One of Tennant’s standout Vogue stories was shot at her home in Berwickshire by Garnett in 2013. Showing her perching on her stove in a Balenciaga gown and lying in bed with her dog, Freud, wearing Alexander McQueen, the images capture Tennant’s effortless ability to bring clothes to life. “We had a brilliant time,” remembers Garnett of the three-day shoot, “we had so much fun. I’d joke that I was trying to be Bruce Weber and we’d giggle in her bedroom about it. She believed I could do it, she helped me.”
More recently, Tennant modelled for Garnett through her work with Oxfam, helping to elevate the reputation of second-hand clothing from fusty to chic. “I was doing a fashion show for Oxfam, four years ago. I was finding it hard to pull together, because this was before sustainability became such a big thing. She was giving me all these ideas and she said. ‘I’m so f---ing doing it for you’.”

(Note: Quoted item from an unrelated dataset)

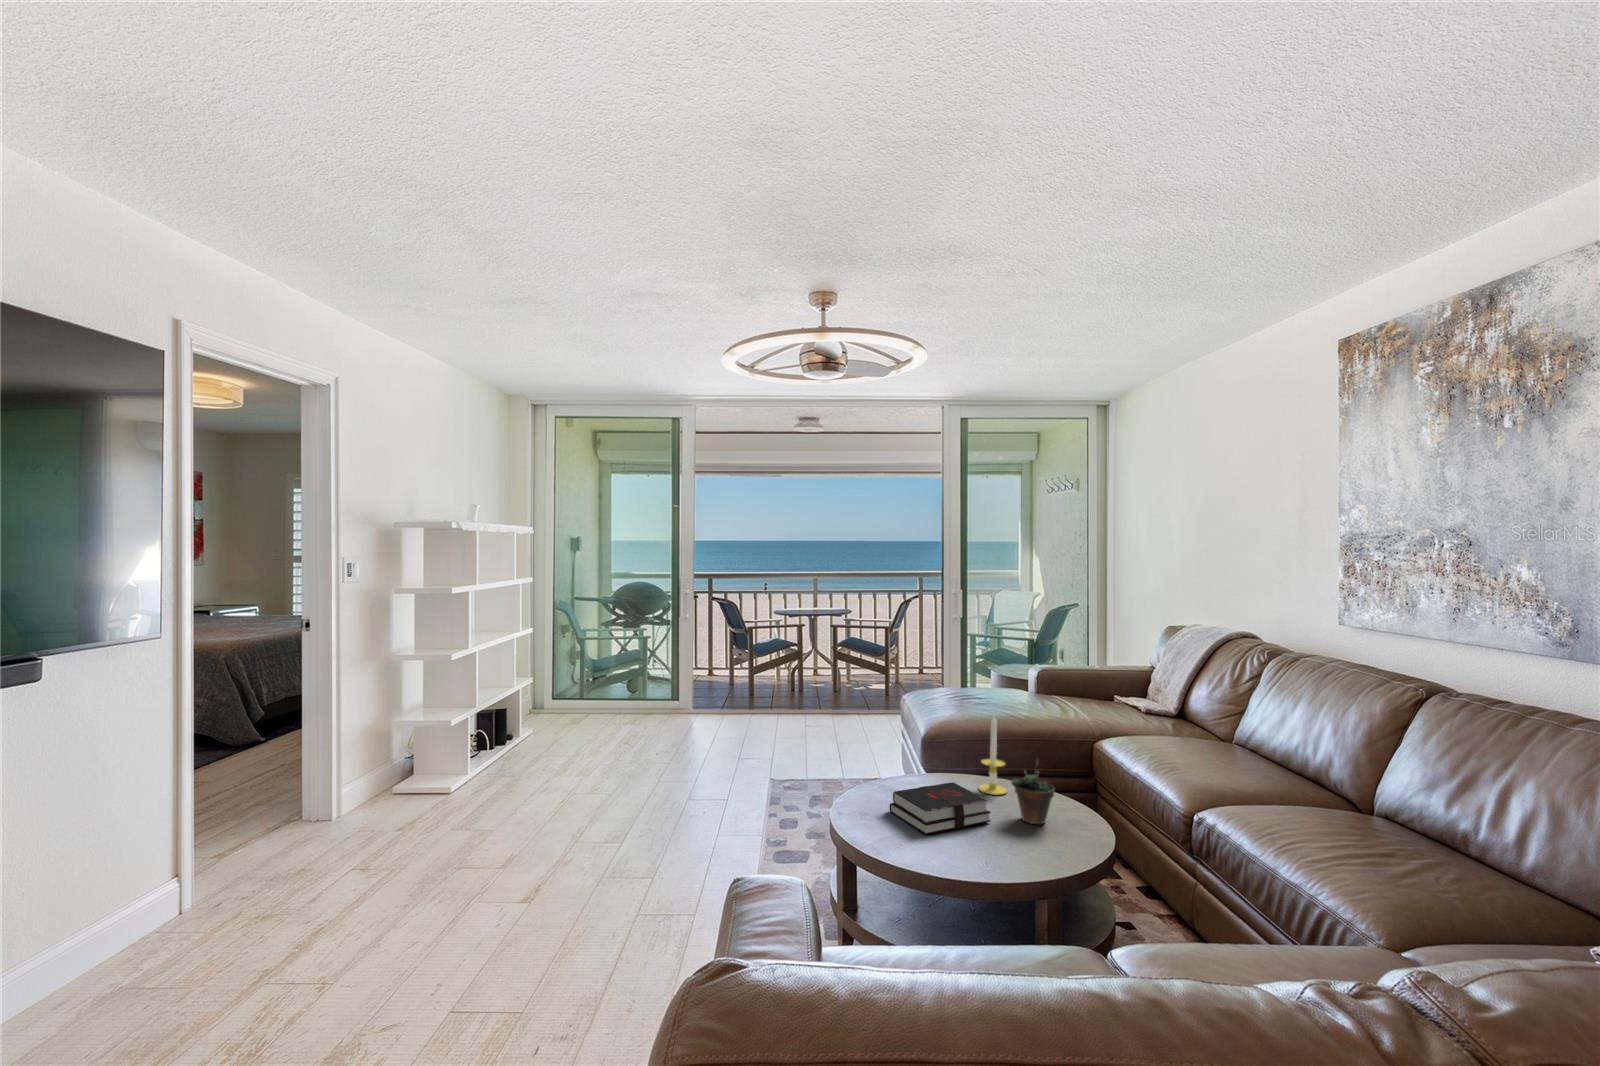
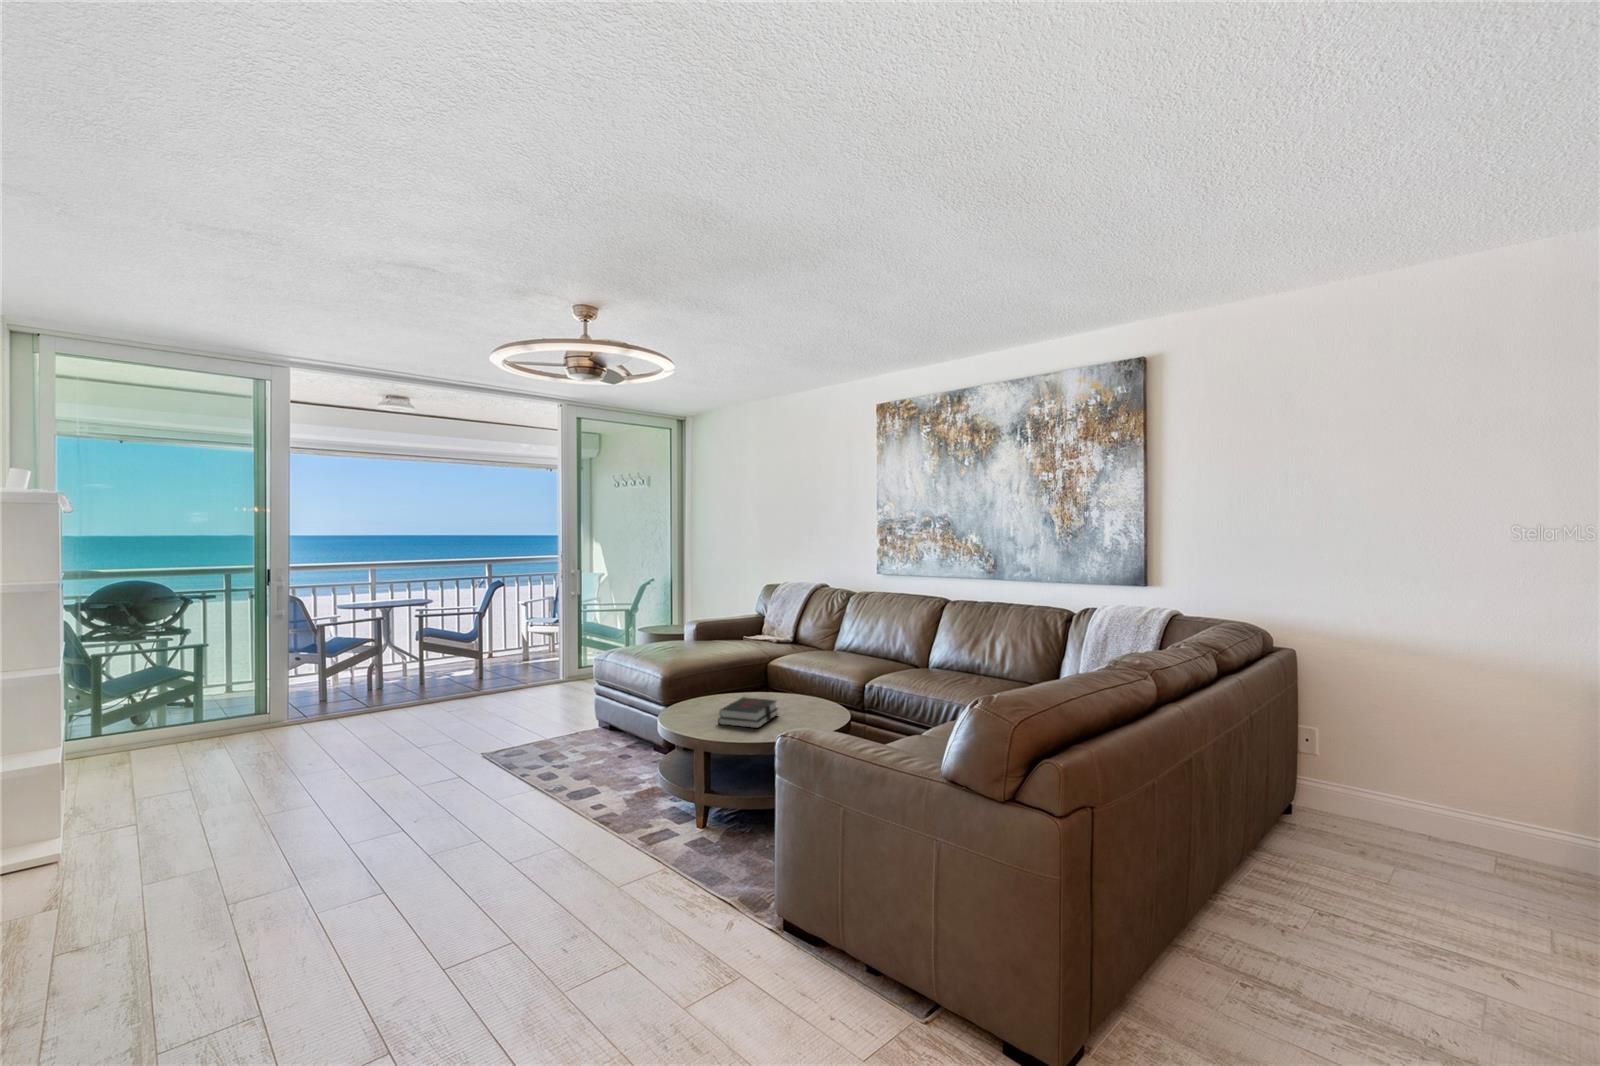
candle: present [979,717,1007,795] -> none [743,648,762,703]
succulent plant: present [1011,760,1054,824] -> none [784,668,808,710]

In an industry renowned for its big egos and temper tantrums, Tennant was different precisely because of her down-to-earth ease. “She had incredible style and was very un-fashiony. I never heard her be bitchy about anyone,” remembers Sykes. “She was just very straight and very Scottish and really, really nice. I was always intimidated by her cool. She was interested in style but didn't give a s--- about the fashion industry.”